» **What is expected**: Make an exact copy of every entry.

» **Stored data**:

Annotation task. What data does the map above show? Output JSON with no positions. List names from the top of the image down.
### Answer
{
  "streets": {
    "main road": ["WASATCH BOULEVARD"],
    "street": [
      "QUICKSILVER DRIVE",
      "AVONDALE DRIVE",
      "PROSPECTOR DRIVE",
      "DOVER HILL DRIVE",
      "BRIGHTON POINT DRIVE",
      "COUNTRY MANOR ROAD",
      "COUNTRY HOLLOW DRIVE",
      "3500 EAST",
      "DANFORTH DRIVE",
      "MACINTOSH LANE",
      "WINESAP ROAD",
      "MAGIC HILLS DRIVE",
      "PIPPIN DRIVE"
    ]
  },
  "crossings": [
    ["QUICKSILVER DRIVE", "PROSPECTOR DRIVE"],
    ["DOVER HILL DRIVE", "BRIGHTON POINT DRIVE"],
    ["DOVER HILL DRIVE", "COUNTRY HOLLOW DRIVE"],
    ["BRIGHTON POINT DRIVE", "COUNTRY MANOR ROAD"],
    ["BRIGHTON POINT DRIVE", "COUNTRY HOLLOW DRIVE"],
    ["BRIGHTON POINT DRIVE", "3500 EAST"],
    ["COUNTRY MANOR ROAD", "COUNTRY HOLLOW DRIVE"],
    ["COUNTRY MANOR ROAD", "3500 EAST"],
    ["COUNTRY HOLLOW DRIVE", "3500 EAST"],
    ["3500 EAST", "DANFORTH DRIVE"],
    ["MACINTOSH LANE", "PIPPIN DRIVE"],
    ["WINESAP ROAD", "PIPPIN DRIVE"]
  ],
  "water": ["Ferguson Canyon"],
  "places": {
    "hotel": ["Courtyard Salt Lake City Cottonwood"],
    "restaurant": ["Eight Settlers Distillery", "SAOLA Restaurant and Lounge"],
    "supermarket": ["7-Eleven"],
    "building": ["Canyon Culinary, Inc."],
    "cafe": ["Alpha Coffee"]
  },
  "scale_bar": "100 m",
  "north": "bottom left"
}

» **Task response**:
Annotation task. What data does the map above show? Output JSON with no positions. List names from the top of the image down.
### Answer
{
  "streets": {
    "main road": ["WASATCH BOULEVARD"],
    "street": [
      "QUICKSILVER DRIVE",
      "AVONDALE DRIVE",
      "PROSPECTOR DRIVE",
      "DOVER HILL DRIVE",
      "BRIGHTON POINT DRIVE",
      "COUNTRY MANOR ROAD",
      "COUNTRY HOLLOW DRIVE",
      "3500 EAST",
      "DANFORTH DRIVE",
      "MACINTOSH LANE",
      "WINESAP ROAD",
      "MAGIC HILLS DRIVE",
      "PIPPIN DRIVE"
    ]
  },
  "crossings": [
    ["QUICKSILVER DRIVE", "PROSPECTOR DRIVE"],
    ["DOVER HILL DRIVE", "BRIGHTON POINT DRIVE"],
    ["DOVER HILL DRIVE", "COUNTRY HOLLOW DRIVE"],
    ["BRIGHTON POINT DRIVE", "COUNTRY MANOR ROAD"],
    ["BRIGHTON POINT DRIVE", "COUNTRY HOLLOW DRIVE"],
    ["BRIGHTON POINT DRIVE", "3500 EAST"],
    ["COUNTRY MANOR ROAD", "COUNTRY HOLLOW DRIVE"],
    ["COUNTRY MANOR ROAD", "3500 EAST"],
    ["COUNTRY HOLLOW DRIVE", "3500 EAST"],
    ["3500 EAST", "DANFORTH DRIVE"],
    ["MACINTOSH LANE", "PIPPIN DRIVE"],
    ["WINESAP ROAD", "PIPPIN DRIVE"]
  ],
  "water": ["Ferguson Canyon"],
  "places": {
    "hotel": ["Courtyard Salt Lake City Cottonwood"],
    "restaurant": ["Eight Settlers Distillery", "SAOLA Restaurant and Lounge"],
    "supermarket": ["7-Eleven"],
    "building": ["Canyon Culinary, Inc."],
    "cafe": ["Alpha Coffee"]
  },
  "scale_bar": "100 m",
  "north": "bottom left"
}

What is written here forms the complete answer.